Bei vielen Tierarten ist bereits bekannt, dass eine solche Infektion ihr typisches Verhalten deutlich verändert. Ob der Neuroparasit beim Menschen Verhaltensänderungen auslöst, ist noch umstritten. Studien berichten unter anderem von leichtsinnigerem Verhalten im Straßenverkehr bei Infizierten, einem größeren Drang zum Unternehmertum und einem Zusammenhang mit krankhafter Jähzornigkeit. Alle diese Studien zeigen jedoch nur Korrelationen, keinen kausalen Zusammenhang.

Für die aktuelle Studie analysierte das Team um die US-Biologen Connor Meyer und Kira Cassidy Daten zum Verhalten und zur Verbreitung von Grauwölfen (Canis lupus), die zwischen 1995 und 2020 im Yellowstone-Nationalpark im US-Bundesstaat Wyoming gesammelt wurden. Außerdem entnahmen sie 229 narkotisierten Tieren Blutproben, die sie auf Antikörper gegen Toxoplasma gondii untersuchten.

Vorteil für den Erreger

Die Biologen beobachteten, dass sich infizierte Wölfe riskanter verhielten. Dies spiegelte sich einerseits in einer größeren Wahrscheinlichkeit wider, das Rudel früher zu verlassen, sowohl bei den Männchen als auch bei den Weibchen. Sinnvolles Verhalten im Hinblick auf die Ausbreitung des Erregers: Der Erreger gelangt eher in Bereiche, in denen er vorher nicht zirkuliert hat. Ähnlich wirkt es sich aus, wenn infizierte Tiere Rudelführer werden.

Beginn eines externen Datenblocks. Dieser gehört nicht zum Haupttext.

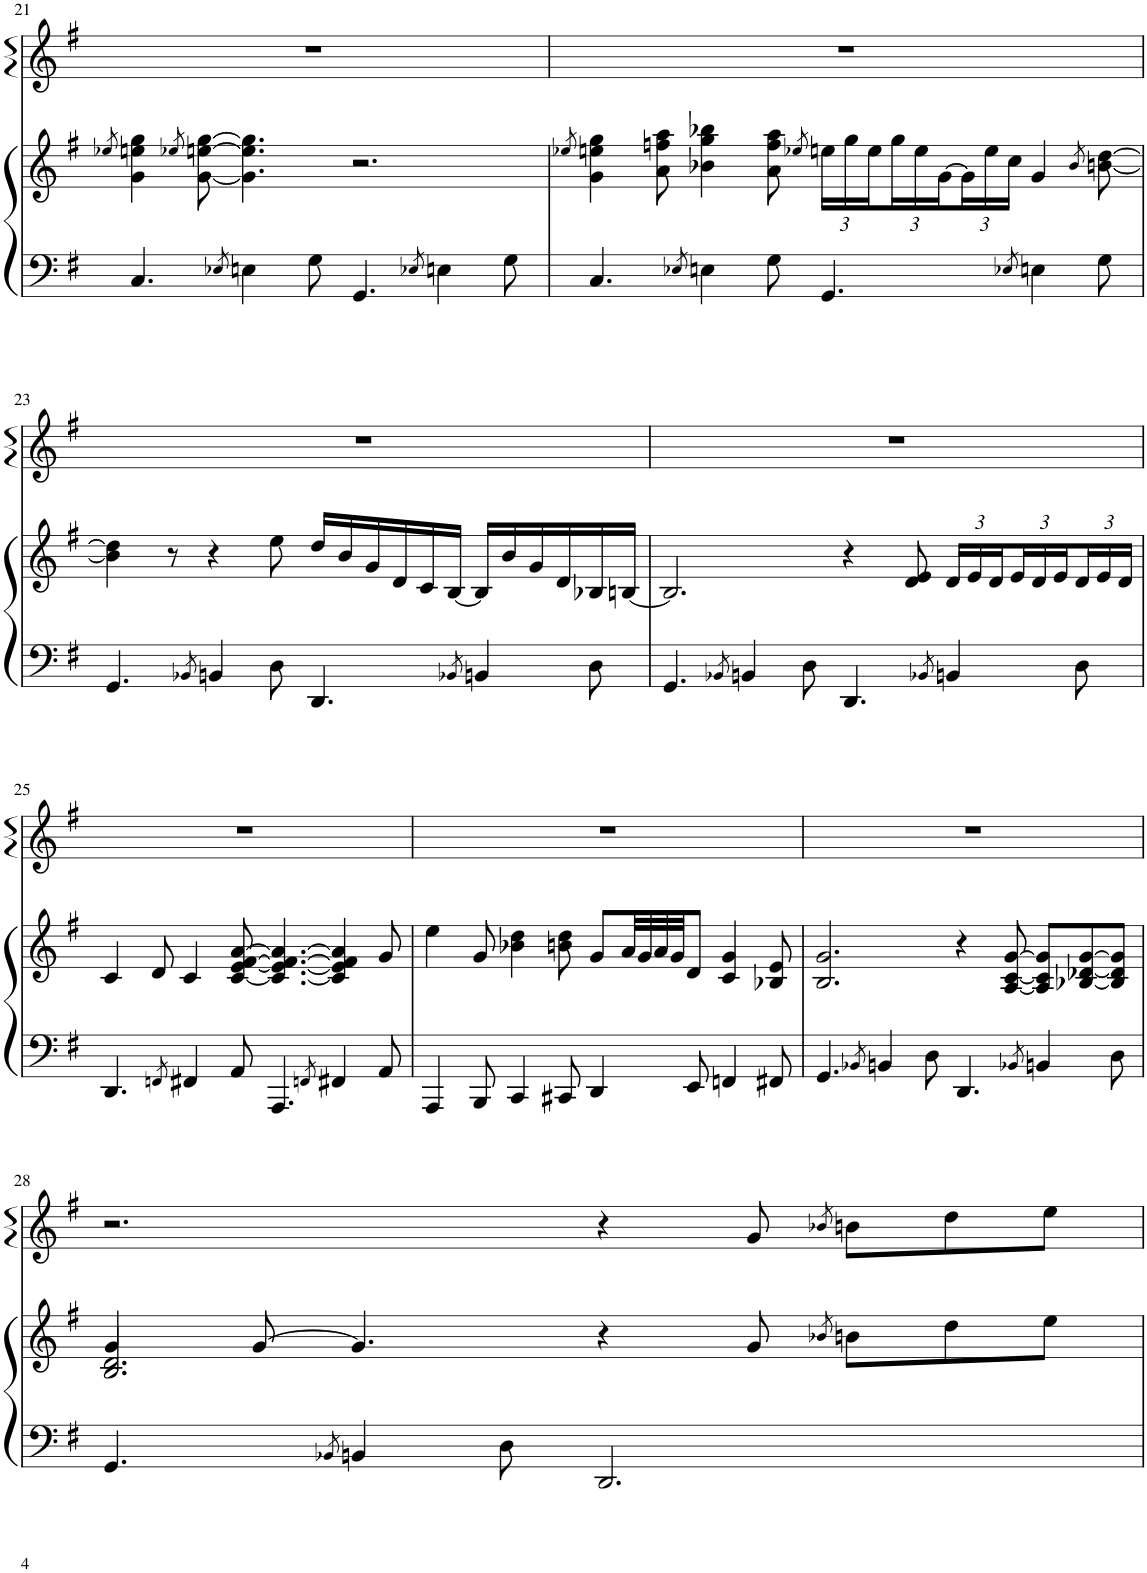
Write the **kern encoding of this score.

**kern	**kern	**kern
*part2	*part2	*part1
*staff3	*staff2	*staff1
*I"Piano	*	*I"Piano
*I'Pno	*	*I'Pno
!!LO:PB:g=z
*clefF4	*clefG2	*clefG2
*k[f#]	*k[f#]	*k[f#]
*M12/8	*M12/8	*M12/8
=21	=21	=21
.	8qee-X/	.
4.C/	4g\ 4een\ 4gg\	1.r
.	8qee-X/	.
.	[8g\ [8een\ [8gg\	.
8qE-X/	.	.
4En\	4.g\] 4.ee\] 4.gg\]	.
8G\	.	.
4.GG/	2.r	.
8qE-X/	.	.
4En\	.	.
8G\	.	.
=22	=22	=22
.	8qee-X/	.
4.C/	4g\ 4een\ 4gg\	1.r
.	8a\ 8ffn\ 8aa\	.
8qE-X/	.	.
4En\	4b-X\ 4gg\ 4bb-X\	.
8G\	8a\ 8ff\ 8aa\	.
.	8qee-X/	.
*	*Xbrackettup	*
4.GG/	24een\LL	.
.	24gg\	.
.	24ee\	.
.	24gg\	.
.	24ee\	.
.	[24g\	.
.	24g\]	.
.	24ee\	.
.	24cc\JJ	.
8qE-X/	.	.
4En\	4g/	.
.	8qb-/	.
8G\	[8bn\ [8dd\	.
!!LO:LB:g=z
=23	=23	=23
4.GG/	4b\] 4dd\]	1.r
.	8r	.
8qBB-X/	.	.
4BBn/	4r	.
8D\	8ee\	.
4.DD/	16dd/LL	.
.	16b/	.
.	16g/	.
.	16d/	.
.	16c/	.
.	[16B/JJ	.
8qBB-X/	.	.
4BBn/	16B/LL]	.
.	16b/	.
.	16g/	.
.	16d/	.
8D\	16B-X/	.
.	[16Bn/JJ	.
=24	=24	=24
*	*^	*
4.GG/	2.B/]	2.ryy	1.r
8qBB-X/	.	.	.
4BBn/	.	.	.
8D\	.	.	.
4.DD/	4r	4ryy	.
.	8d/ 8e/	2ryy	.
8qBB-X/	.	.	.
4BBn/	24d/LL	.	.
.	24e/	.	.
.	24d/	.	.
.	24e/	.	.
.	24d/	.	.
.	24e/	.	.
8D\	24d/	.	.
.	24e/	.	.
.	24d/JJ	.	.
*	*v	*v	*
!!LO:LB:g=z
=25	=25	=25
4.DD/	4c/	1.r
.	8d/	.
8qFFn/	.	.
4FF#X/	4c/	.
8AA/	[8c/ [8e/ [8f#/ [8a/	.
4.AAA/	4.c/_ 4.e/_ 4.f#/_ 4.a/_	.
8qFFn/	.	.
4FF#X/	4c/] 4e/] 4f#/] 4a/]	.
8AA/	8g/	.
=26	=26	=26
4AAA/	4ee\	1.r
8BBB/	8g/	.
4CC/	4b-X\ 4dd\	.
8CC#X/	8bn\ 8dd\	.
4DD/	8g/L	.
.	32a/LL	.
.	32g/	.
.	32a/	.
.	32g/JJ	.
8EE/	8d/J	.
4FFn/	4c/ 4g/	.
8FF#X/	8B-X/ 8e/	.
=27	=27	=27
4.GG/	2.B/ 2.g/	1.r
8qBB-X/	.	.
4BBn/	.	.
8D\	.	.
4.DD/	4r	.
.	[8A/ [8c/ [8g/	.
8qBB-X/	.	.
4BBn/	8A/] 8c/] 8g/]L	.
.	[8B-X/ [8d-X/ [8g/	.
8D\	8B-/] 8d-/] 8g/]J	.
!!LO:LB:g=z
=28	=28	=28
*	*^	*
4.GG/	2.B/ 2.d/	4g/	2.r
.	.	[8g/	.
8qBB-X/	.	.	.
4BBn/	.	4.g/]	.
8D\	.	.	.
2.DD/	4r	2.ryy	4r
.	8g/	.	8g/
.	8qb-X/	.	8qb-X/
.	8bn\L	.	8bn\L
.	8dd\	.	8dd\
.	8ee\J	.	8ee\J
*	*v	*v	*
=	=	=
*-	*-	*-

Toxoplasma gondii ist weltweit überall dort verbreitet, wo es Katzen gibt. Denn der Parasit produziert Eier (Oozyten) nur in Zellen der Darmschleimhaut der Katze. Die Eier werden mit dem Kot einer Katze ausgeschieden und können nach 1 bis 5 Tagen eine Infektion verursachen. Eier im Boden bleiben monatelang infektiös.

Gesunde Menschen merken in der Regel gar nichts von der Infektion mit dem Erreger und bleiben beschwerdefrei. Erkrankt ein Mensch mit einem geschwächten Immunsystem beispielsweise durch eine Organtransplantation oder eine HIV-Erkrankung, kann eine Infektion mit Toxoplasmose auch zu einer Enzephalitis führen.